→ Directions for this task:
Scan the material below for the string "black". Report every line that has it.

→ Available data:
★ ★ ★ ★ ★
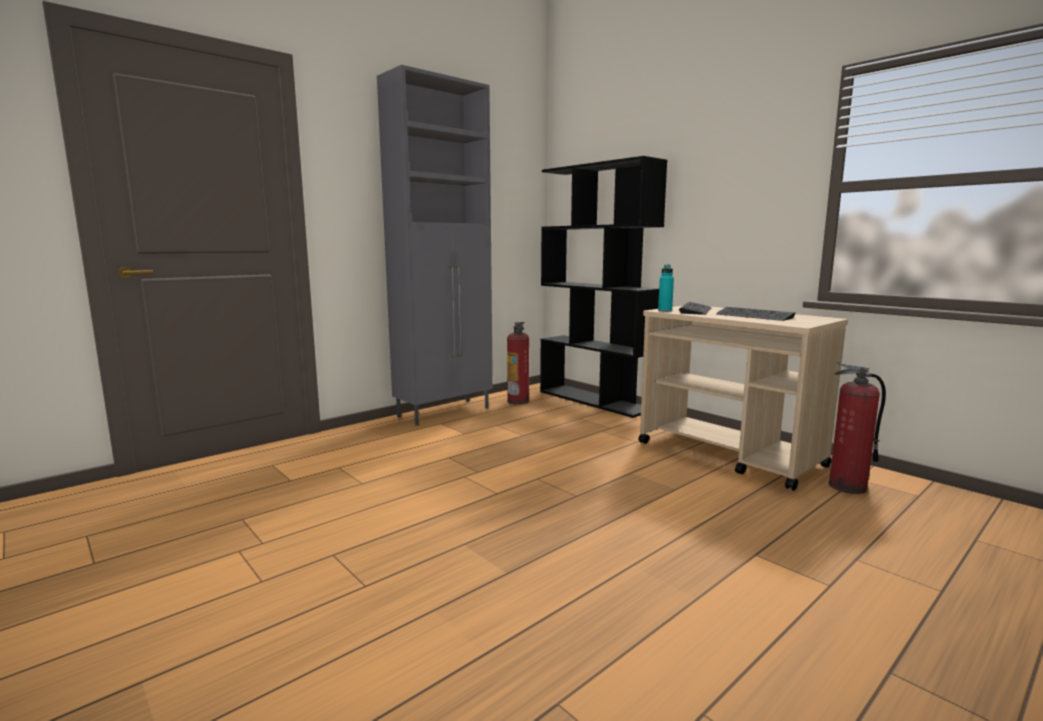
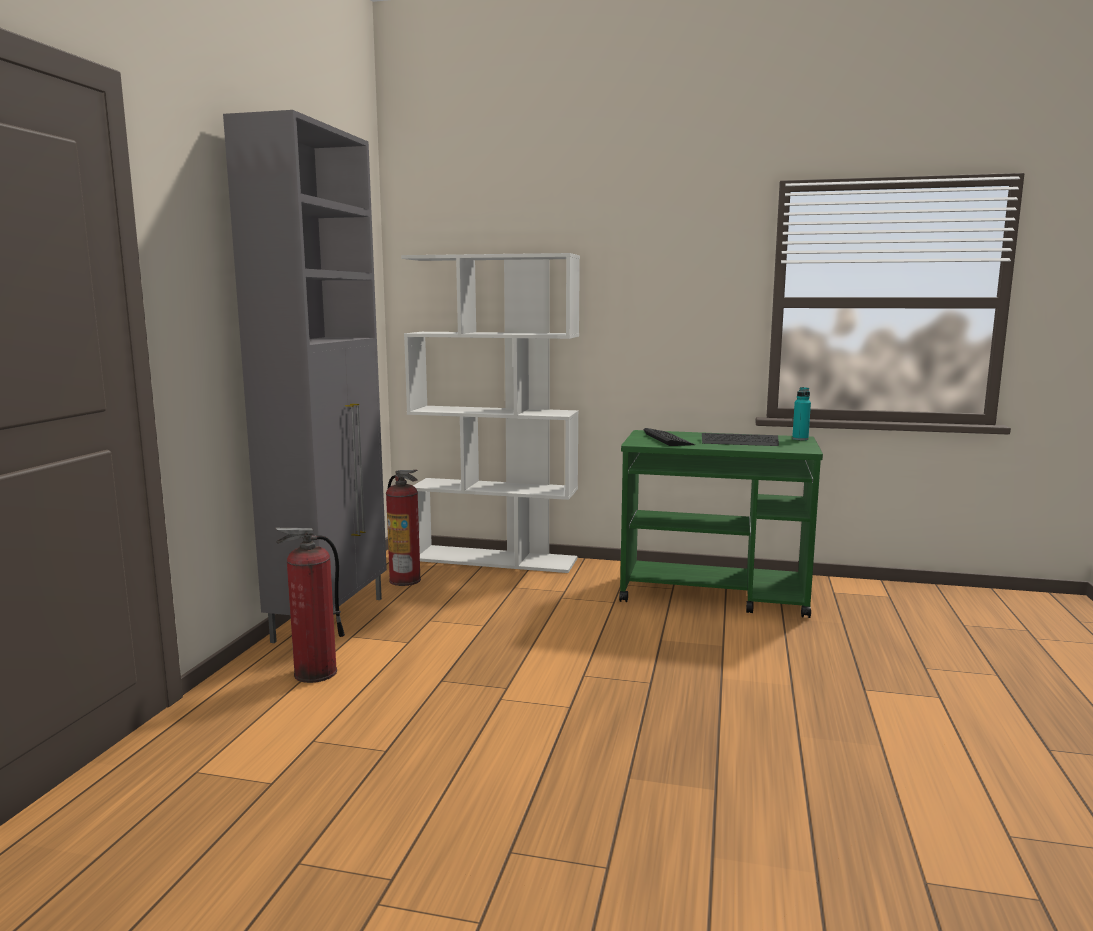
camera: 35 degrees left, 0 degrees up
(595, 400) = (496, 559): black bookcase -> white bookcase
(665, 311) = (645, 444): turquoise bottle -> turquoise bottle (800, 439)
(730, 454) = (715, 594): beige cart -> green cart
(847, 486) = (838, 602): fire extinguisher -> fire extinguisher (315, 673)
★ ★ ★ ★ ★
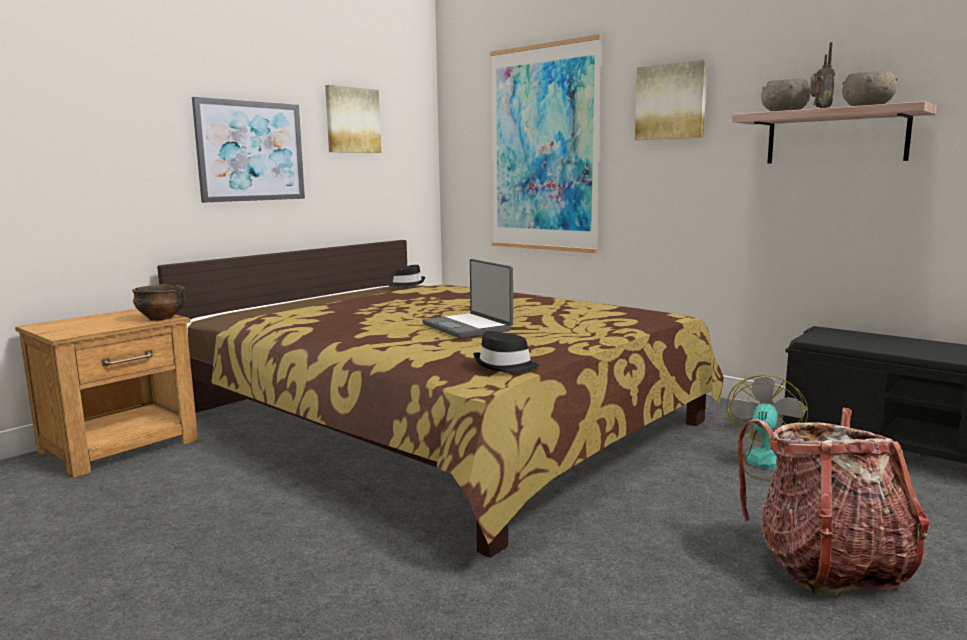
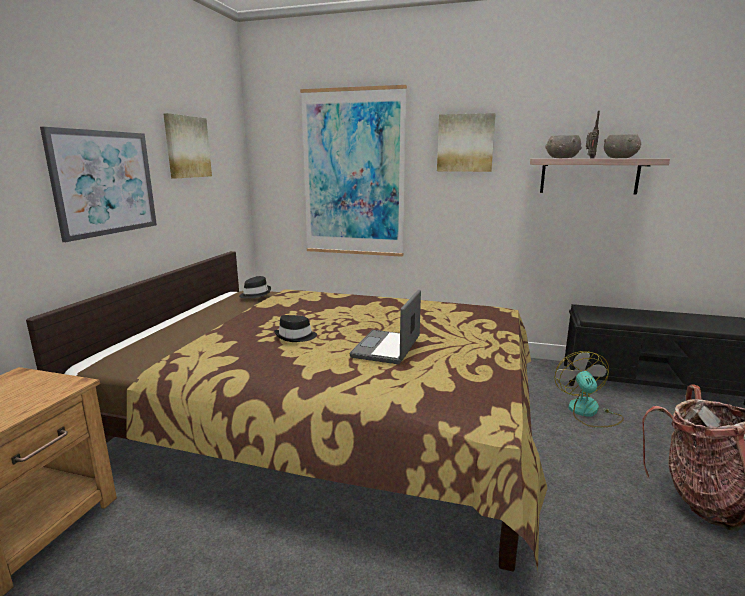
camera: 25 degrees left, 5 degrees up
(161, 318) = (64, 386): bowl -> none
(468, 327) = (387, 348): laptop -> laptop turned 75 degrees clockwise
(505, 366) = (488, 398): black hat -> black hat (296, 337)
★ ★ ★ ★ ★
→ Answer box:
(595, 400) = (496, 559): black bookcase -> white bookcase
(505, 366) = (488, 398): black hat -> black hat (296, 337)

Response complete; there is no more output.